Your task: In the listing below, count the lines containing the string "feDisplacementMap". Reply with that number only.

The data:
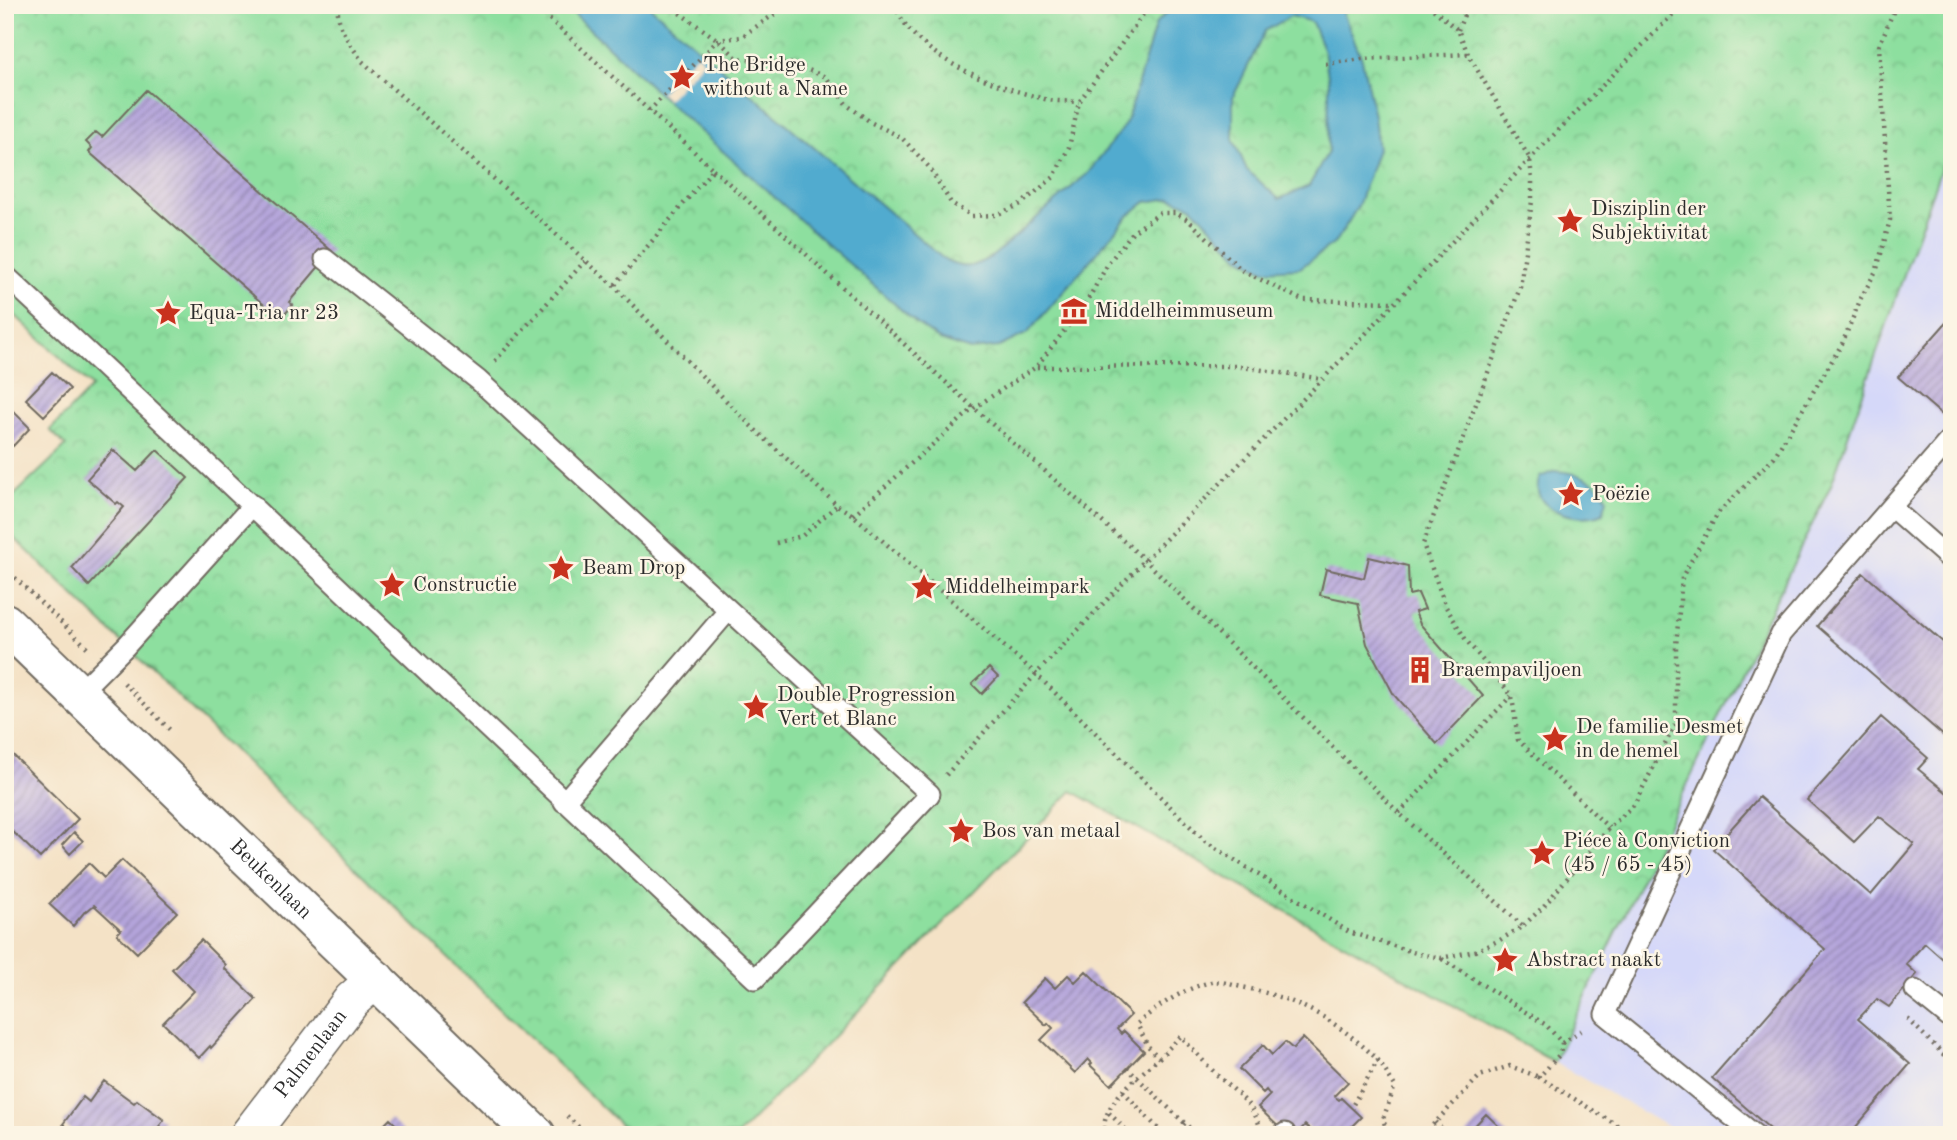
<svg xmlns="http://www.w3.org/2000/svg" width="1957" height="1140" font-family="'Old Standard TT',serif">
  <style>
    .built { fill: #d5d8f9 }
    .park { fill: url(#park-crowns); stroke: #5c8565; stroke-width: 2 }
    .water { fill: #51abcf; stroke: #3e6b7d; stroke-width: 2; fill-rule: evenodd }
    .pier { fill: #f4e2c6 }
    .building { fill: url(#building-hatch) }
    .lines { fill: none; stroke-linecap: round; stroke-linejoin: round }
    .lane-casing { stroke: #716b61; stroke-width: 23 }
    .street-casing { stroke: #716b61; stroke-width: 40 }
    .secondary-casing { stroke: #716b61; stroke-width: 42 }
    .path { stroke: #716b61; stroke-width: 4.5; stroke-dasharray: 2 5; stroke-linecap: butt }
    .lane { stroke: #fff; stroke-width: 19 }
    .street { stroke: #fff; stroke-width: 37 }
    .secondary { stroke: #fff; stroke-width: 38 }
    .labels { text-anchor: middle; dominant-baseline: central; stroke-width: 5; stroke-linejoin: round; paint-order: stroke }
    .poi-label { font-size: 21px; fill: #2b2b2b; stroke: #fcf5e5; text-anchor: start }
    .street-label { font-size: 21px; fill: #2b2b2b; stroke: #fcf5e5 }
  </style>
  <defs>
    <pattern id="park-crowns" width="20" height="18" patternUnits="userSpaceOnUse" patternTransform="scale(1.75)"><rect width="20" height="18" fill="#8ddf9f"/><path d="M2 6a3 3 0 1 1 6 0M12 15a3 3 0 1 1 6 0" fill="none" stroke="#7ac089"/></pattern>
    <pattern id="building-hatch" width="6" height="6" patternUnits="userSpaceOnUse" patternTransform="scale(1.75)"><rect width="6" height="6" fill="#b4a4db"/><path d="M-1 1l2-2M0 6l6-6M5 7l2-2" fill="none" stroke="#9386b2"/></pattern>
  </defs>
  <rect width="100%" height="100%" fill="#fcf5e5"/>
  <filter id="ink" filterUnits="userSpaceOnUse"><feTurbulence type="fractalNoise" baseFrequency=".0143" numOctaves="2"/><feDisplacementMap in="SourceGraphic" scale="14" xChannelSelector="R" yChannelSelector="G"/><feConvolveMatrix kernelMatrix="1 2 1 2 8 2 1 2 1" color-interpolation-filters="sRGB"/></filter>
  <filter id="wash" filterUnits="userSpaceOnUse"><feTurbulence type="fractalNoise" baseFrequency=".00686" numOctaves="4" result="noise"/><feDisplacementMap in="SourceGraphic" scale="28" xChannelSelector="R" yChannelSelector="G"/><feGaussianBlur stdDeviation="1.57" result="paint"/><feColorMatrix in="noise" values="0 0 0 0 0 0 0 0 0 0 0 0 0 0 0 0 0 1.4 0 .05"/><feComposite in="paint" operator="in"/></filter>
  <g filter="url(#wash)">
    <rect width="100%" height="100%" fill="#f4e2c6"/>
    <path class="built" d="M1952,136V1135H1683L1554,1062L1831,485Z"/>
    <path class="park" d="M7,5H1952V136L1831,485L1554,1062L1072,791L738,1135H631L5,529V504L66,446L50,430L92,387L5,306V7Z"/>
    <path class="water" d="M564,5H648L946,261C967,271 975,266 994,255L1088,173L1126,123L1156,23L1175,5H1340L1362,59L1374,116L1378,149L1358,206L1336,242L1300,268L1264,270L1239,257L1192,206L1171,198L1146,202L1129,215L1028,333L999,347L970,350L940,340L916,323L673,107ZM1291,16L1312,22L1324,51L1329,82L1328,152L1309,186L1279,199L1247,170L1233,139V97L1265,31Z
      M1555,471C1575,472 1599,479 1607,499L1603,513C1581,524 1525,510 1540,477Z"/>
    <path class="pier" d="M697,54L704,61L667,100L660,93Z"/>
    <g id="blocks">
      <path class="building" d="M146,90L332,251L289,302L293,305L284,315L281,312L277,316L89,152L92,148L86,142L96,132L102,137Z
        M1952,316V415L1948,420L1898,377Z
        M52,372L70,389L44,416L26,399Z
        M13,411L30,428L13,446L5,439V419Z
        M113,450L137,471L157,450L188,478L89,586L72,568L124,507L118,502L116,504L87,479Z
        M1369,557L1408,566L1409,595L1418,593L1425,609L1415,612L1420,624L1483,696L1437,744L1394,695L1367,644L1358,603L1320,595L1326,569L1364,578Z
        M1863,573L1952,650V743L1817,626Z
        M989,668L998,677L982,694L972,684Z
        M1881,717L1928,758L1918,769L1952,797V967L1925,943L1906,964L1917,974L1889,1007L1877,999L1858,1019L1910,1064L1849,1135H1777L1712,1078L1825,949L1713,849L1759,797L1871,895L1914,844L1879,816L1854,842L1807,800Z
        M10,752L78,819L40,858L5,824V757Z
        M74,832L83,841L70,854L62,845Z
        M122,860L177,912L137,953L117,934L121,930L94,905L87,911L86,910L73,926L49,904L89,863L104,878Z
        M201,940L226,965L224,968L256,999L211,1048L210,1046L199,1058L163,1023L194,991L172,969Z
        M1086,971L1131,1015L1117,1029L1121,1034L1124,1031L1144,1051L1111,1085L1090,1065L1092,1063L1088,1059L1075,1073L1041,1040L1053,1028L1048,1023L1046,1025L1022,1002L1045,978L1055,988L1068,975L1075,982Z
        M1303,1038L1348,1082L1334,1096L1339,1100L1341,1098L1361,1117L1343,1135H1311L1308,1132L1310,1129L1305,1125L1296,1135H1287L1258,1107L1270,1095L1266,1090L1263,1093L1239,1069L1263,1045L1272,1055L1285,1042L1293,1049Z
        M104,1081L134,1103L137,1100L164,1120L152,1135H77L63,1124L83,1097L89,1102Z
        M1486,1114L1508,1135H1466Z
        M390,1119L407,1135H374Z"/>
    </g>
  </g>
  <g filter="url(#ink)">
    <use href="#blocks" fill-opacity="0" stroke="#716b61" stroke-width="2"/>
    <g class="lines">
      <defs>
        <path id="lane" d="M5,275C257,508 504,746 755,979L930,794L478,380L325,259
          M1892,508L1952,561
          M79,693L126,646L253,505
          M564,802L728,611
          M1915,990L1952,1020
          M1283,1135L1285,1133
          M1755,1135L1605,1014L1781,634L1952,437"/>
        <g id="street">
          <path id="s1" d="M249,1135L352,1000L376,979"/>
        </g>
        <g id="secondary">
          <path id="s2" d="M5,623L536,1135"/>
        </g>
      </defs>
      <use href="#lane" class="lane-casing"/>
      <use href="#street" class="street-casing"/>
      <use href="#secondary" class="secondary-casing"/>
      <path class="path" d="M338,5C336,27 350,44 362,61L614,286L750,425L837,505L853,515L1036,674L1205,841L1349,932L1419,954L1441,958L1475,951L1500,940L1523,926L1544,906L1609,828L1634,805L1676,723V646L1682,577L1718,513L1774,457L1842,344L1861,298L1877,269L1890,220L1879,46L1896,5
        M534,5L713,169L614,286
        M668,5L718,40L737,58L793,64L826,77L847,105L872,123L901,137L929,167L951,203L972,216L996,215L1021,204L1054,177L1069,147L1079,102L1150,5
        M895,5C914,57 991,85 1041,98C1053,102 1067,101 1079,102
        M1428,5L1458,30L1468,54L1530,159L1532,180V201L1520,288L1423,544L1446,607L1466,640L1512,696L1518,740L1609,828
        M1458,30L1468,5
        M1326,64L1362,59L1468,54
        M649,111L718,40L741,37L788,5
        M713,169L974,408L1145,560L1399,813L1523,926
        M495,361L585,261
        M1037,367L1235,366L1323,379
        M853,515L974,408L1036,367L1086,303L1109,262L1133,232L1160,213H1176L1188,220L1243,271L1302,300L1392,302
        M776,543L802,536L837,505
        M5,568L90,650
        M124,683L172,732
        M946,775L1036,674L1145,560L1323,379L1530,159L1682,5
        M1399,813L1511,696
        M1442,959L1546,1025L1562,1043L1560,1054L1539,1077L1633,1135
        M1908,1019L1952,1063
        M1562,1043L1585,1028
        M1159,1058L1181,1036C1193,1050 1206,1064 1219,1077C1236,1092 1253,1104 1260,1127
        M1378,1060L1395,1086L1383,1119L1388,1135
        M1127,1068L1197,1135
        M1123,1091L1164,1135
        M1109,1113L1131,1135
        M567,1116L587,1135
        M1435,1122L1448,1135
        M1105,1135C1098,1104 1139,1077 1159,1058L1148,1046L1137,1024C1157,1006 1185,988 1211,982C1218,980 1229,984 1237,986C1297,998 1334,1018 1378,1060L1351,1108
        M1174,1135L1185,1123
        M1423,1135L1480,1076L1510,1066L1539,1077"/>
      <use href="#lane" class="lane"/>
      <use href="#street" class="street"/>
      <use href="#secondary" class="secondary"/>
    </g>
  </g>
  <defs>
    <symbol id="sight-bare" viewBox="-9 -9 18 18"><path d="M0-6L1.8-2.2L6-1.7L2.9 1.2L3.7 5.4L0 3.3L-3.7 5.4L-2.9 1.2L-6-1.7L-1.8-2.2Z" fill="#c8321e" stroke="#fcf5e5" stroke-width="2.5" paint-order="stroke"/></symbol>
    <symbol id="museum-bare" viewBox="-9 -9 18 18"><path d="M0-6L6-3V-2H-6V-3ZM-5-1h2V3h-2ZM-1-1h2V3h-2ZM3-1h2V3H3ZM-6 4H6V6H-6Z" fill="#c8321e" stroke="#fcf5e5" stroke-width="2.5" paint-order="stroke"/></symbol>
    <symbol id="building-bare" viewBox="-9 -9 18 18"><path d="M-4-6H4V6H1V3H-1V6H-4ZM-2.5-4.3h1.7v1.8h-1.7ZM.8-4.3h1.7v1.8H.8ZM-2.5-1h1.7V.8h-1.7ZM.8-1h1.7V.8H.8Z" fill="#c8321e" stroke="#fcf5e5" stroke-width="2.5" paint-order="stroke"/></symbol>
  </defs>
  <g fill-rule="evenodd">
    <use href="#sight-bare" x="663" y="58" width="38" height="38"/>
    <use href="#sight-bare" x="1551" y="202" width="38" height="38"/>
    <use href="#museum-bare" x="1055" y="292" width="38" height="38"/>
    <use href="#sight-bare" x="149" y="294" width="38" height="38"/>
    <use href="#sight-bare" x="1552" y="475" width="38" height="38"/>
    <use href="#sight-bare" x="542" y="549" width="38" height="38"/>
    <use href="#sight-bare" x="373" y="566" width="38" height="38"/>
    <use href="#sight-bare" x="905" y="568" width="38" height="38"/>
    <use href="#building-bare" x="1401" y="651" width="38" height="38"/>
    <use href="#sight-bare" x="737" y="688" width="38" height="38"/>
    <use href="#sight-bare" x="1536" y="720" width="38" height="38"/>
    <use href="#sight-bare" x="942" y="812" width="38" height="38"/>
    <use href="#sight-bare" x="1523" y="834" width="38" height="38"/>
    <use href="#sight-bare" x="1486" y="941" width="38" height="38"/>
  </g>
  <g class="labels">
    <g class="poi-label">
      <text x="703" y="65">The Bridge<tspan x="703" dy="24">without a Name</tspan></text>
      <text x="1591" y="209">Disziplin der<tspan x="1591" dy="24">Subjektivitat</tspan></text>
      <text x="1095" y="311">Middelheimmuseum</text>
      <text x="189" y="313">Equa-Tria nr 23</text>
      <text x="1592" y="494">Poëzie</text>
      <text x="582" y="568">Beam Drop</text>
      <text x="413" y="585">Constructie</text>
      <text x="945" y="587">Middelheimpark</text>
      <text x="1441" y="670">Braempaviljoen</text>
      <text x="777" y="695">Double Progression<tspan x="777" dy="24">Vert et Blanc</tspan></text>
      <text x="1576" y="727">De familie Desmet<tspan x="1576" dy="24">in de hemel</tspan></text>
      <text x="982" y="831">Bos van metaal</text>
      <text x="1563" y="841">Piéce à Conviction<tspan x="1563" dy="24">(45 / 65 - 45)</tspan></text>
      <text x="1526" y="960">Abstract naakt</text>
    </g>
    <g class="street-label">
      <text stroke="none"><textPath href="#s2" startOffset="369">Beukenlaan</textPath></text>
      <text stroke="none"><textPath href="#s1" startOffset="102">Palmenlaan</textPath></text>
    </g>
  </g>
  <rect width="1957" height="1140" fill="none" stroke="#fcf5e5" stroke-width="28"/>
</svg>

Solution for this exercise: 2